What you have to do –
Find the line with "TTM1404-4 4WD tarım traktörü. Sür" and the line with "için ideal. Güvenilir dizel motor." in the entries below; output exactly those two lines, every line between them, and no others.

Given entries –
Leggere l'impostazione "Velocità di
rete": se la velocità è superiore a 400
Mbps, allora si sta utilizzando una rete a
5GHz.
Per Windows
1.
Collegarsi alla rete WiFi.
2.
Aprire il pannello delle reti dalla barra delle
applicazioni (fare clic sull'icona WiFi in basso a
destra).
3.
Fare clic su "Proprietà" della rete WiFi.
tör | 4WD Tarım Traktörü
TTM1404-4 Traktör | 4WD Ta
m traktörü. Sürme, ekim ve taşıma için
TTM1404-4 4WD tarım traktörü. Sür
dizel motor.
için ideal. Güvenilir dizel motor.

---

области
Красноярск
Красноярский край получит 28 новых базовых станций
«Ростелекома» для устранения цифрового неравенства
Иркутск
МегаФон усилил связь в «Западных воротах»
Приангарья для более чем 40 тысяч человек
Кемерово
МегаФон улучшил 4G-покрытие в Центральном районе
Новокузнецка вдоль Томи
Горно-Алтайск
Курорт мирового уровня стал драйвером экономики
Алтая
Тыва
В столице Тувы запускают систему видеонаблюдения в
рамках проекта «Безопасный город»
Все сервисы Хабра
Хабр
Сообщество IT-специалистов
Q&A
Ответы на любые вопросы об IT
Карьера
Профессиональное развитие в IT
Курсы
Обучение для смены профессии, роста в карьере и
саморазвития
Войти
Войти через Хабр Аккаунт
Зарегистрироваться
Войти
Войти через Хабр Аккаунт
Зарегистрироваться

The completed task –
TTM1404-4 4WD tarım traktörü. Sür
dizel motor.
için ideal. Güvenilir dizel motor.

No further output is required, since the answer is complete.